(Record excerpts Opens)
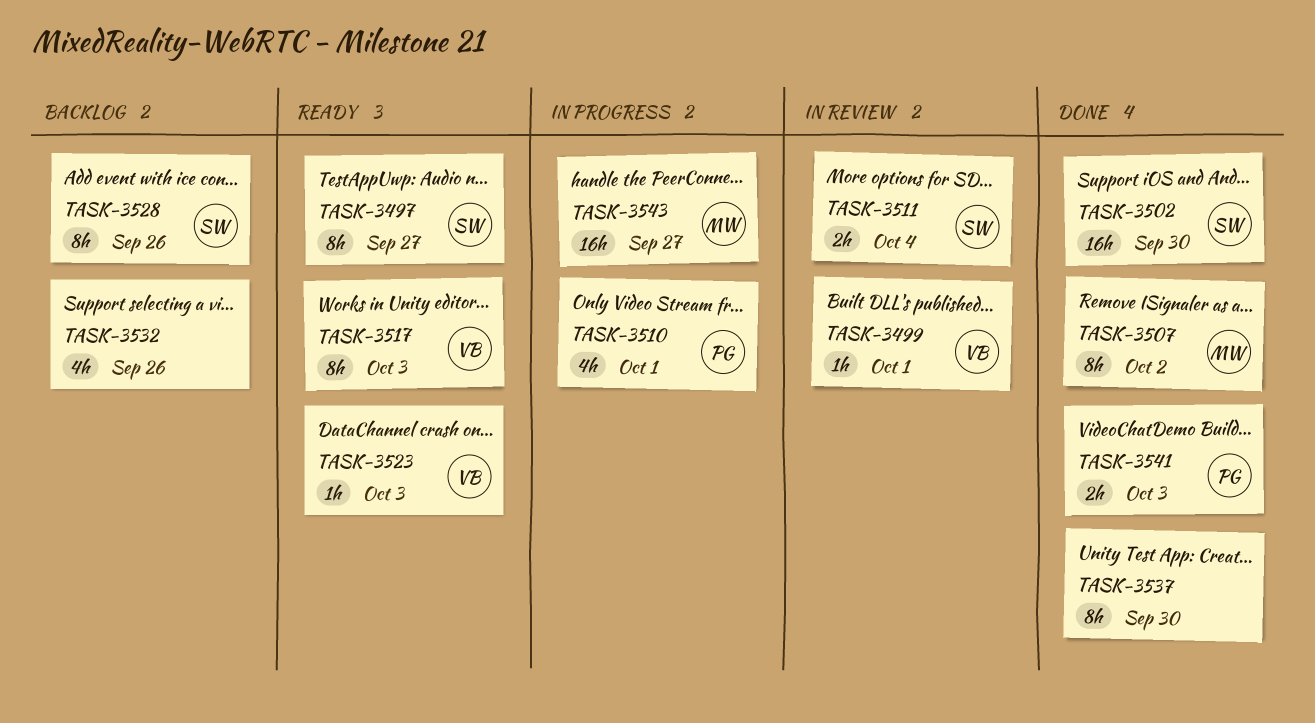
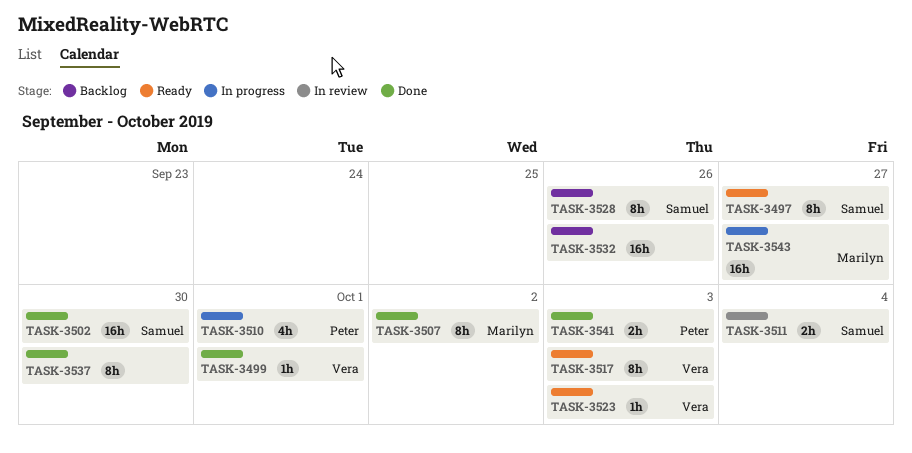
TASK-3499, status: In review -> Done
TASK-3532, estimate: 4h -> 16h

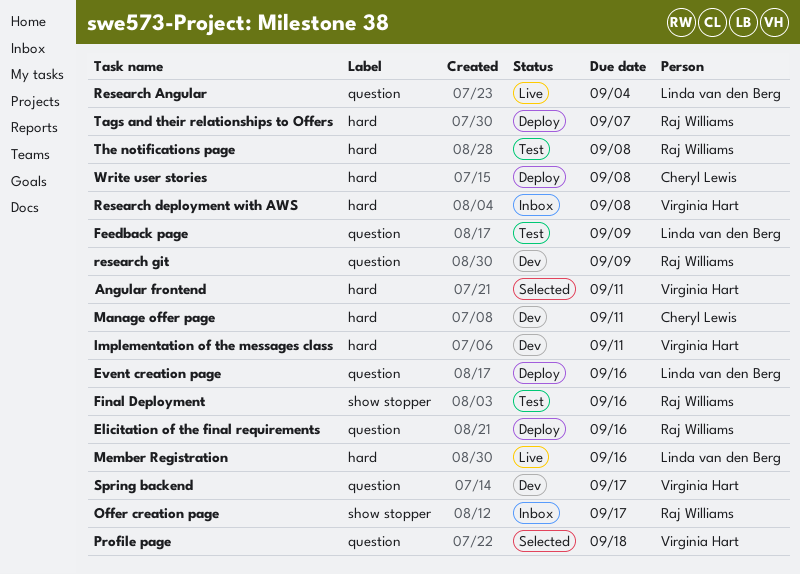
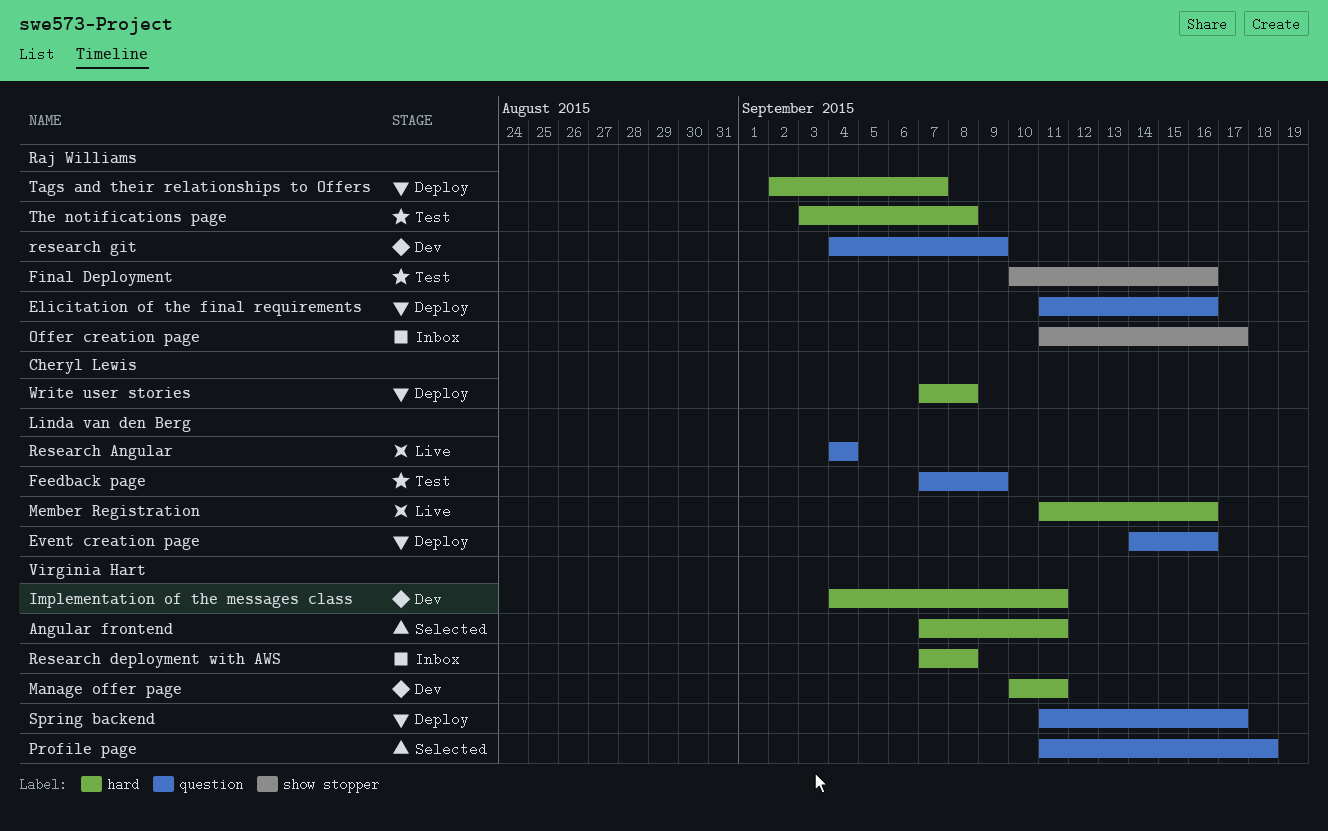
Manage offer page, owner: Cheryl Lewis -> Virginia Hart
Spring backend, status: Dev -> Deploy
(Record excerpts Closes)
(Record excerpts Opens)
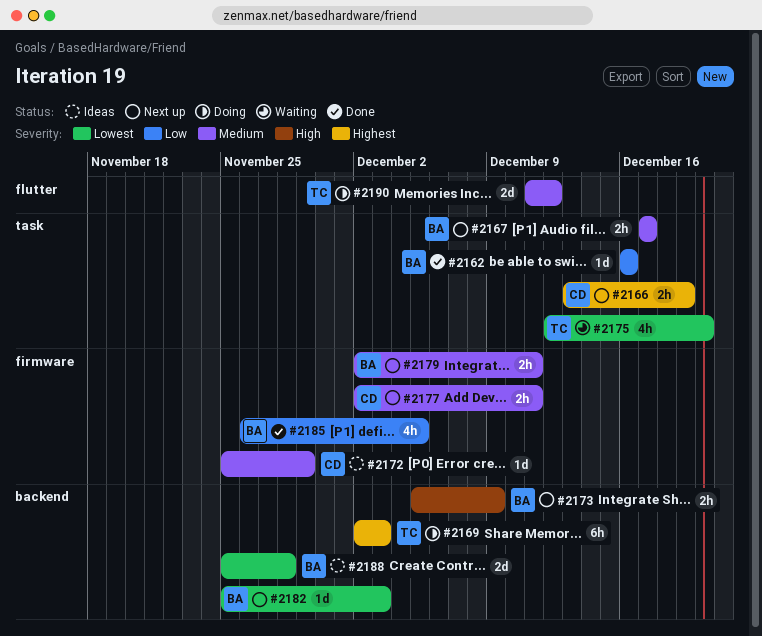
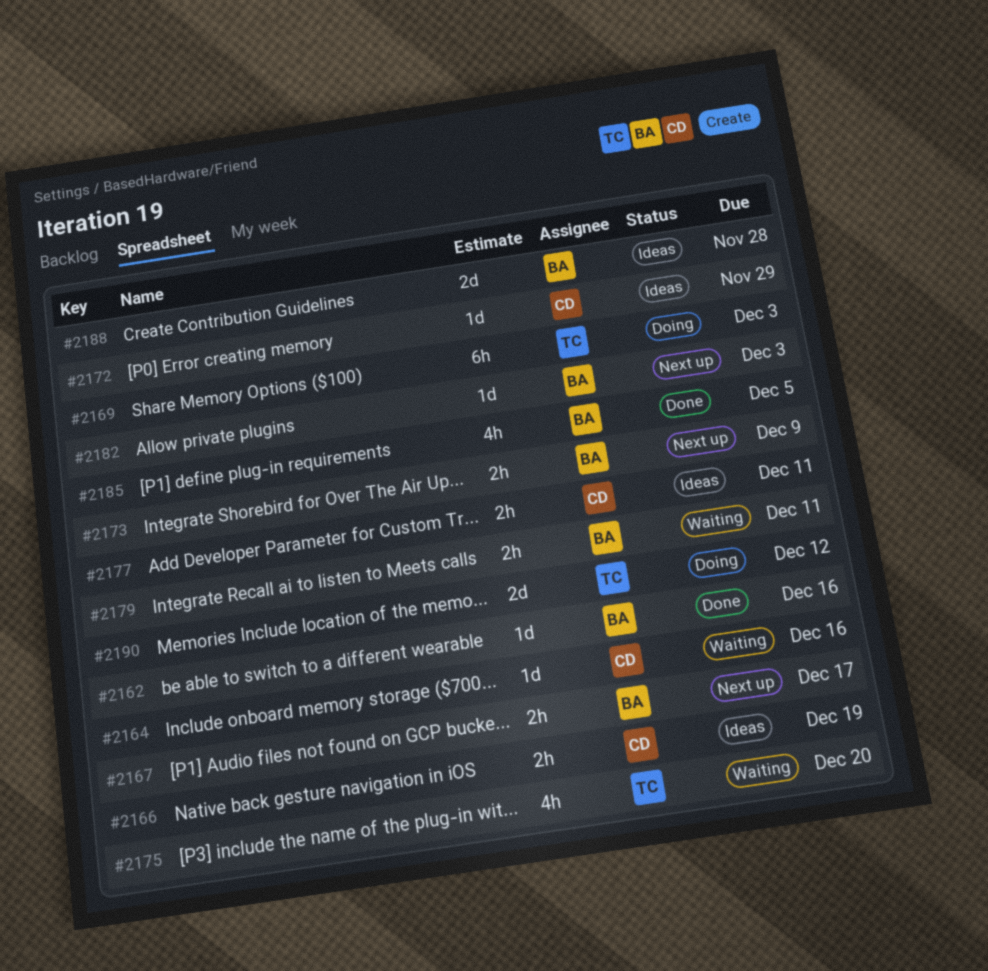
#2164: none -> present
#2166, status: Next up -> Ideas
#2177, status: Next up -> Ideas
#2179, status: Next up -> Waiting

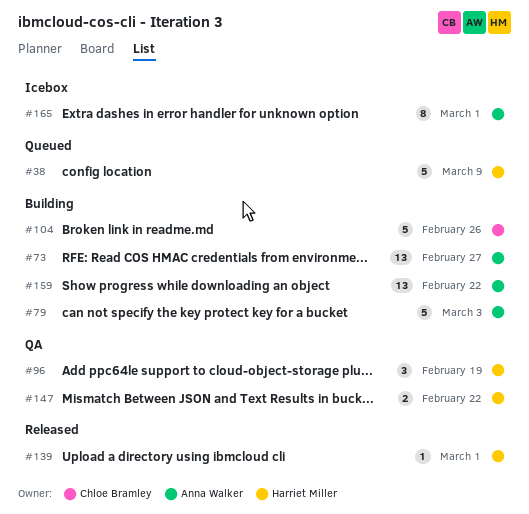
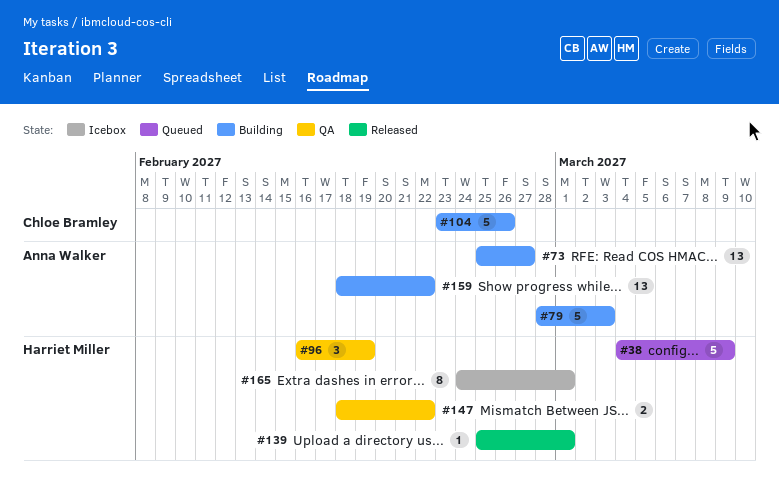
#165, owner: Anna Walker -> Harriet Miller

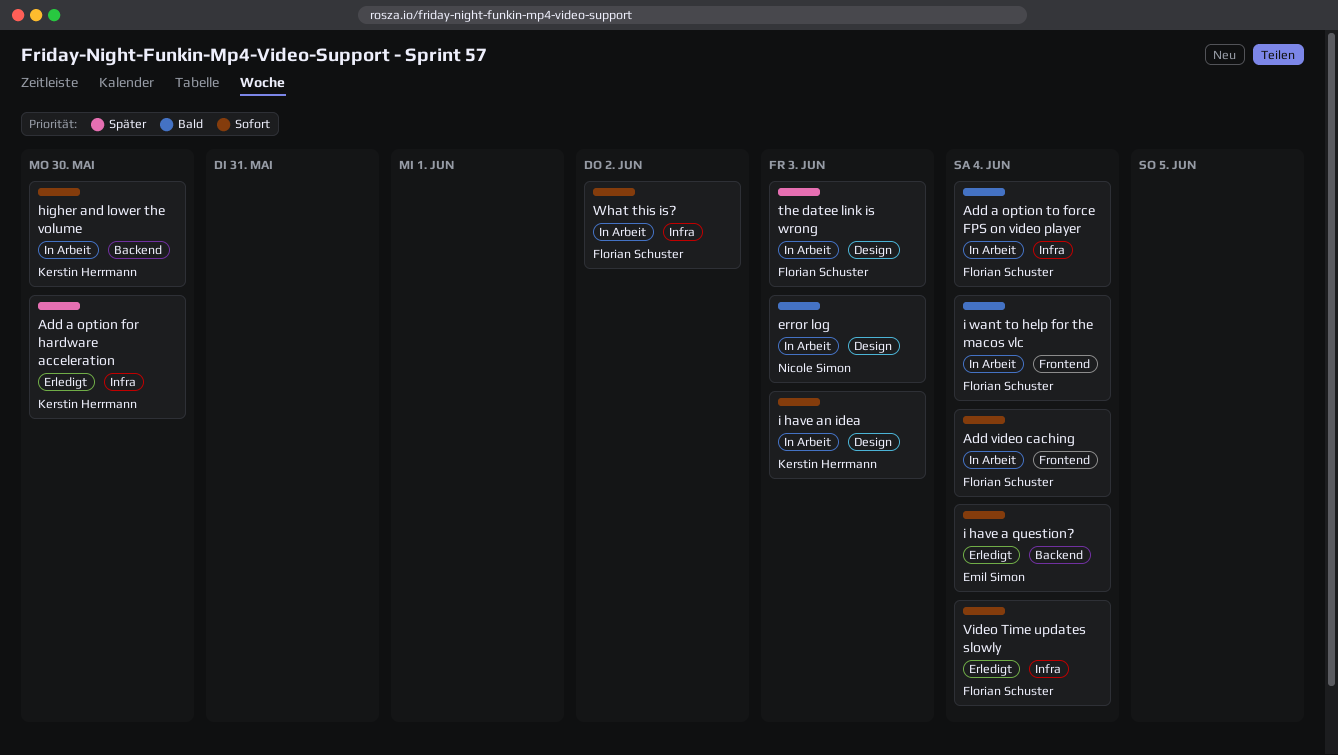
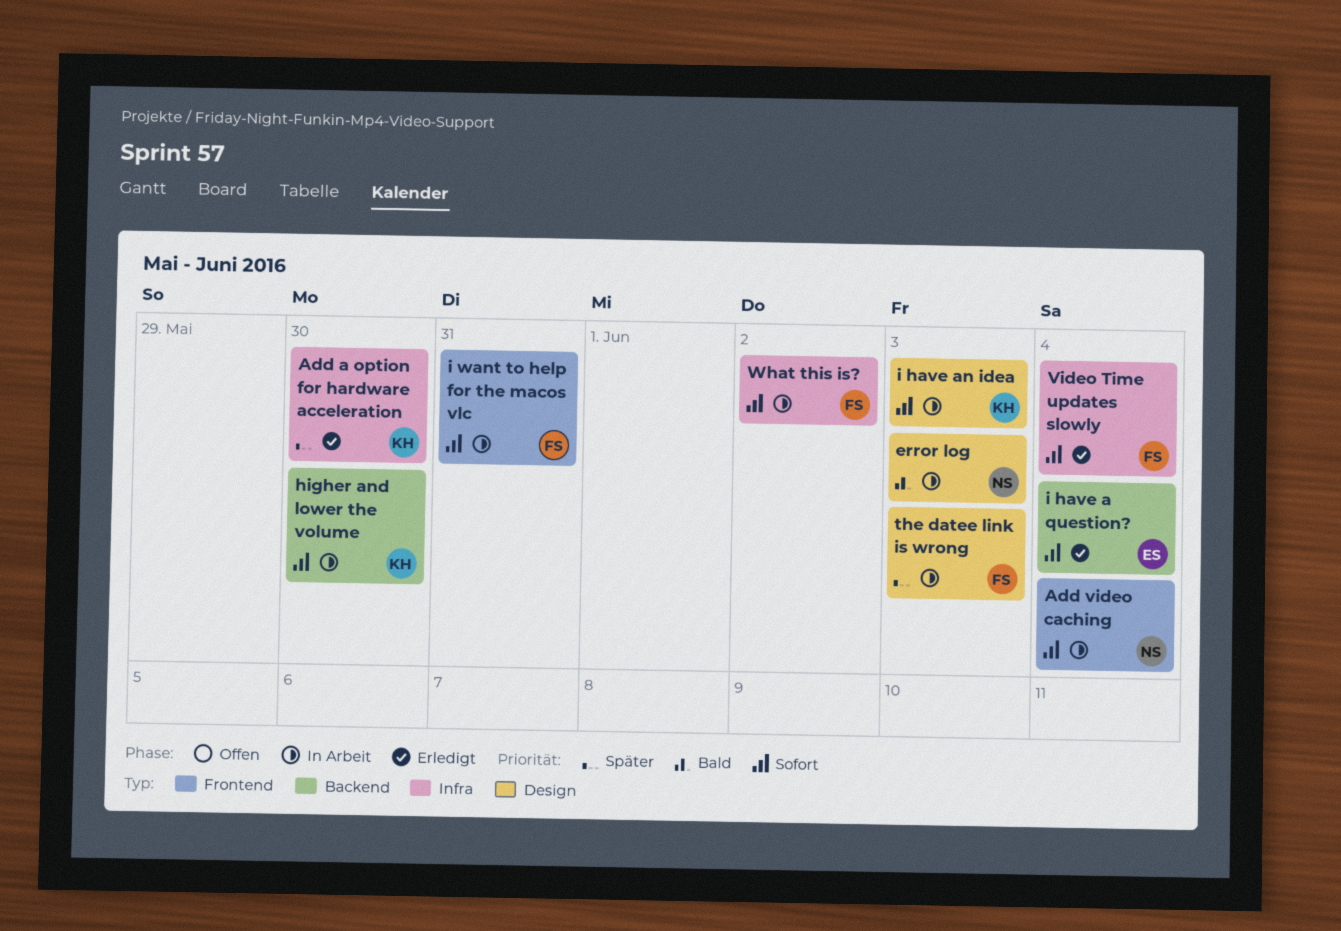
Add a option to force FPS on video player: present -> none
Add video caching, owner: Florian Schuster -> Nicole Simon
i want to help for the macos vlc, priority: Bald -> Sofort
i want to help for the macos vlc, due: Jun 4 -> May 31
(Record excerpts Closes)
(Record excerpts Opens)
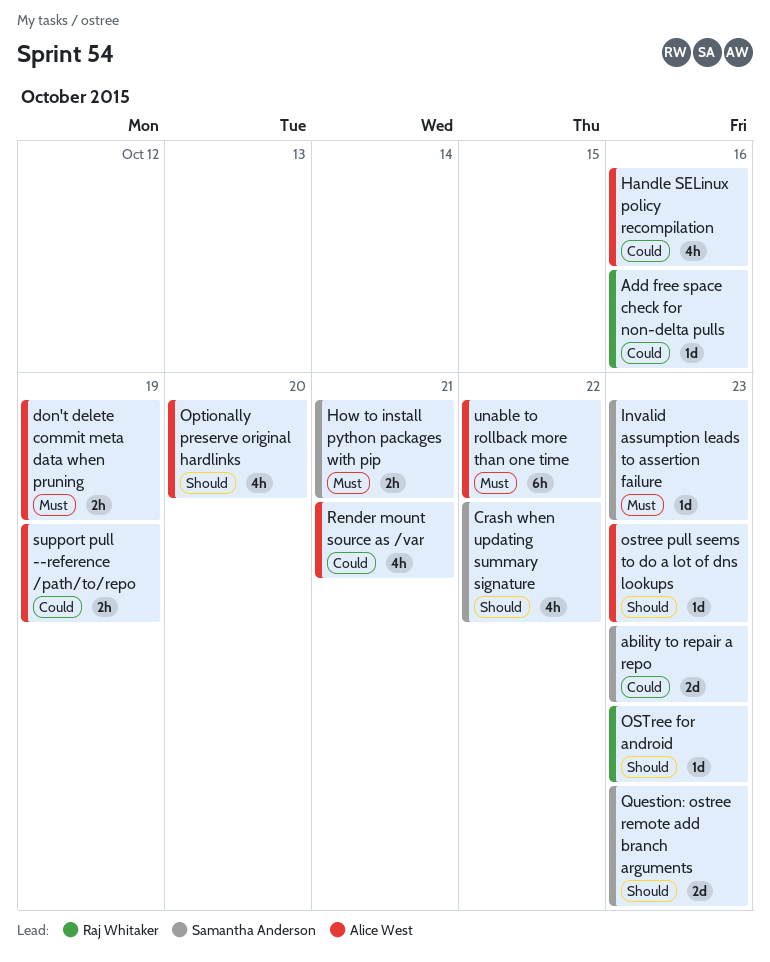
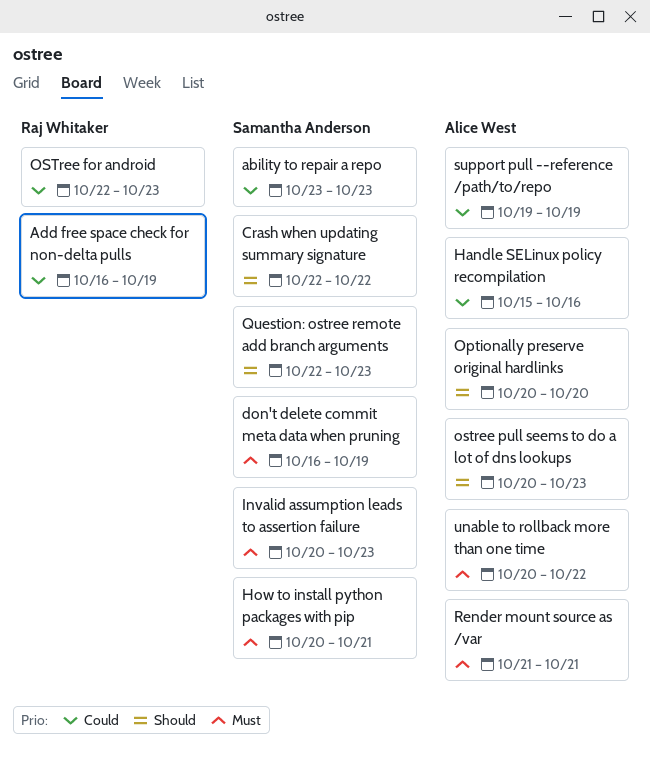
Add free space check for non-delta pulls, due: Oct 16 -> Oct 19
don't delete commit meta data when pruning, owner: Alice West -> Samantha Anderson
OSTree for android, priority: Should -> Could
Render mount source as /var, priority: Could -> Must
(Record excerpts Closes)
[Aim of the exercise]: Line for line, output the entries above from the line with "TASK-3499, status: In review -> Done" to the line with "Spring backend, status: Dev -> Deploy", both included, and nothing more. Skip pictures.

[Exercise solution]:
TASK-3499, status: In review -> Done
TASK-3532, estimate: 4h -> 16h

Manage offer page, owner: Cheryl Lewis -> Virginia Hart
Spring backend, status: Dev -> Deploy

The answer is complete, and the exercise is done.